The reikverratr was in a particularly bad state. She was still in her armor, but seemingly immobilized by it, the actuators that allowed the multi-ton assemblage of steel to move under its own power having been damaged beyond repair. The stonewose had done quite a number to her. They’d torn enough plates from the exoskeleton that I could see how her body was strapped into the device, and the generator on the back was sputtering and leaking liquid coal onto the earth.

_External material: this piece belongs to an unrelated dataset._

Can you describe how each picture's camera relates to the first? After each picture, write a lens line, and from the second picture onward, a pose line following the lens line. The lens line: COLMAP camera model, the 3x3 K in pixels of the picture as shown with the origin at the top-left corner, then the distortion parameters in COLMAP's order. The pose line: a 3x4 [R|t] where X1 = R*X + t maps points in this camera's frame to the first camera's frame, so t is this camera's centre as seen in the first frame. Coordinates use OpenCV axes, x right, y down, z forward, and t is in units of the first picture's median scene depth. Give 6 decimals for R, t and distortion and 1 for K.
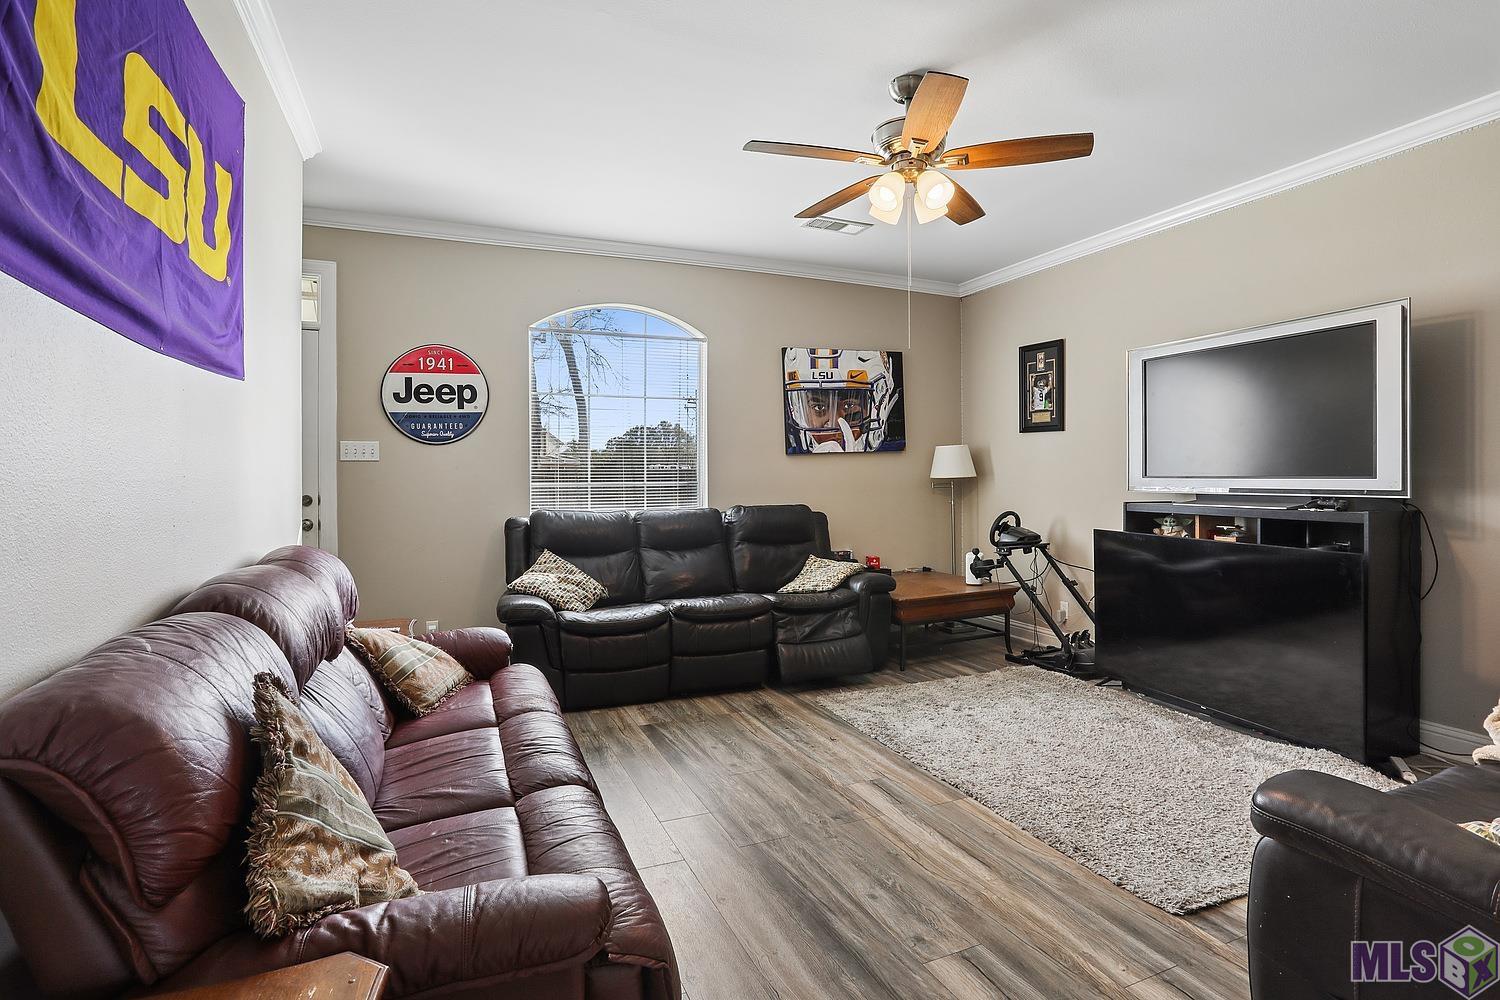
lens RADIAL K [[740.7, 0, 745.9], [0, 740.7, 489.4], [0, 0, 1]] dist [-0.043369, 0.001433]
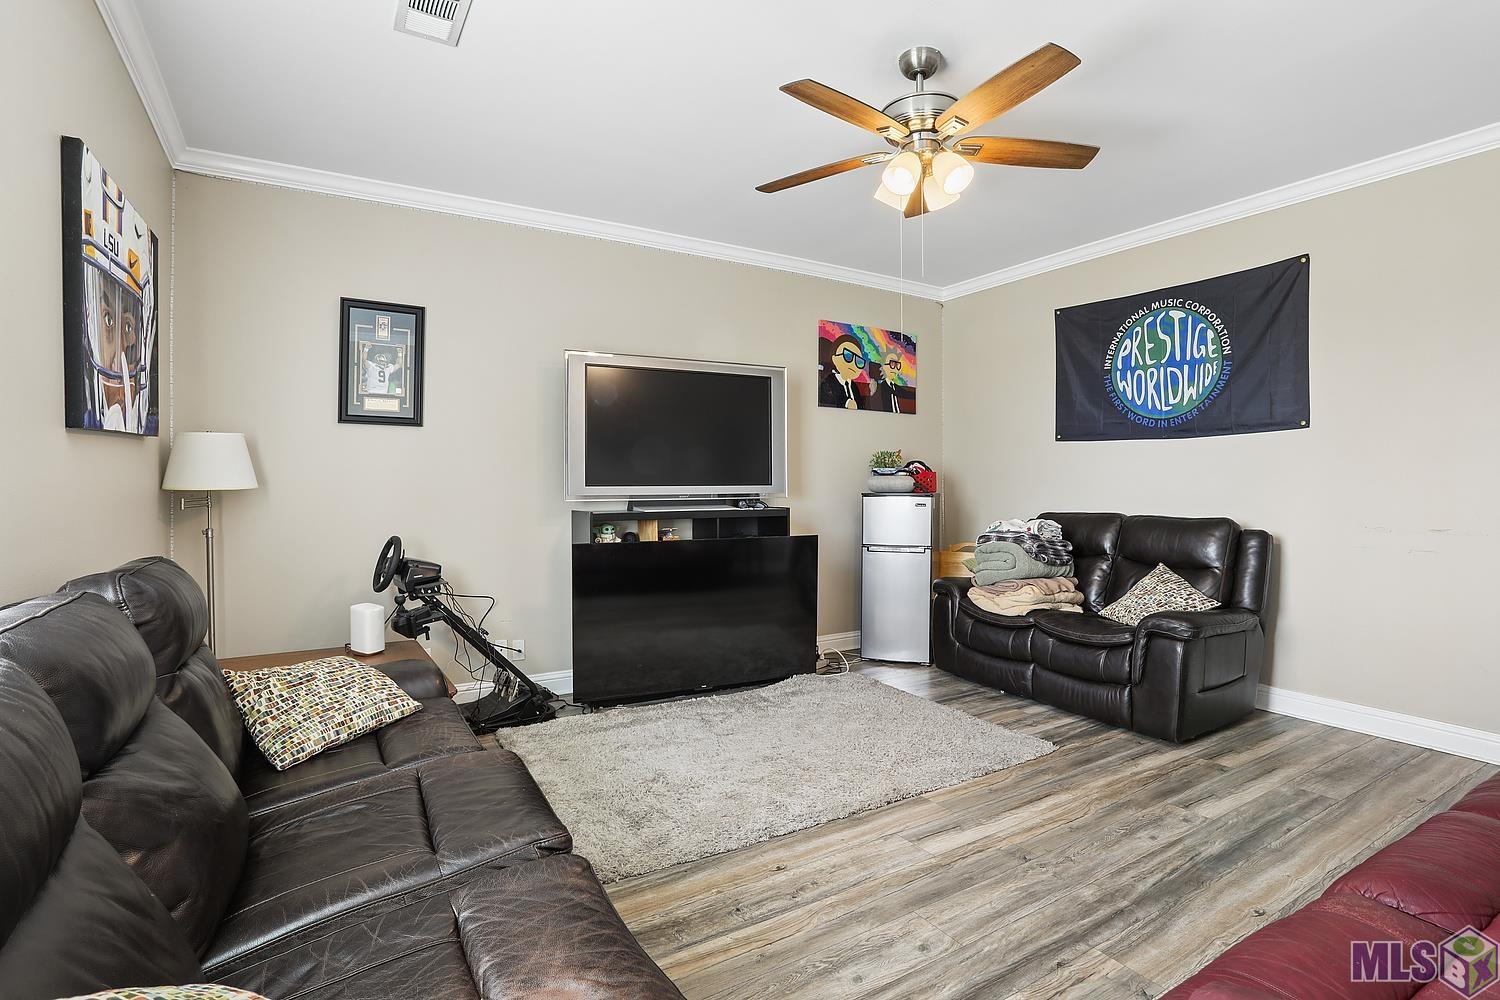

“You can’t do this,” she growled as I approached. The lenses of her steel mask were locked on me. “You can’t let these monsters take us away. If you let these things kill us, then you’re just as much of a monster as them, Alraune. And I know how you like to pretend that you’re human.”

I didn’t say anything, but instead walked right up to the reikverratr, close enough that I could have reached out and put my hand on her chest. Even bound and disabled, she was enormous. It felt like confronting a giant. Without even fully knowing what I was doing, I drew my cutlass and pointed it up to her face. The stonewose around me suddenly tensed, ready to intervene if it looked like I might rob them of their catch. Instead, I flicked the blade twice, then sheathed it. The reikverratr’s steel mask thudded to the ground with two severed straps. 

The reikverratr looked like an ordinary woman, a handsome one even. Pale skin, sharp jaw, shaved scalp, green eyes set deep in their sockets, roman nose, scarlet lips. I looked up at her and calmly said, “Tell that to Meredith Ironseed.”

As I walked away, I passed by Ikamja. I slowed, stopped. She looked down at me with that familiar expression, a mix of respect and confusion, and gave a curt nod. Whether I wanted it or not, she and I had formed… perhaps not a friendship, but definitely an alliance.

I said, “Dinner is served,” and kept moving. 

Eventually I did find a nice place to sit down, a soft patch of dirt by a pile of leather and cloth that might have once been a tent. Before I knew it, without meaning to, I fell asleep. When I awoke, it was evening, and there were people all around, Durkahns and humans alike celebrating their victory and looking ahead to all the rebuilding, renegotiating, and reforging that would come. But it would all wait for tomorrow. And on the distant, dark horizon, you could see ghouls’ new encampment by the soft glow of blazing cooking-fires.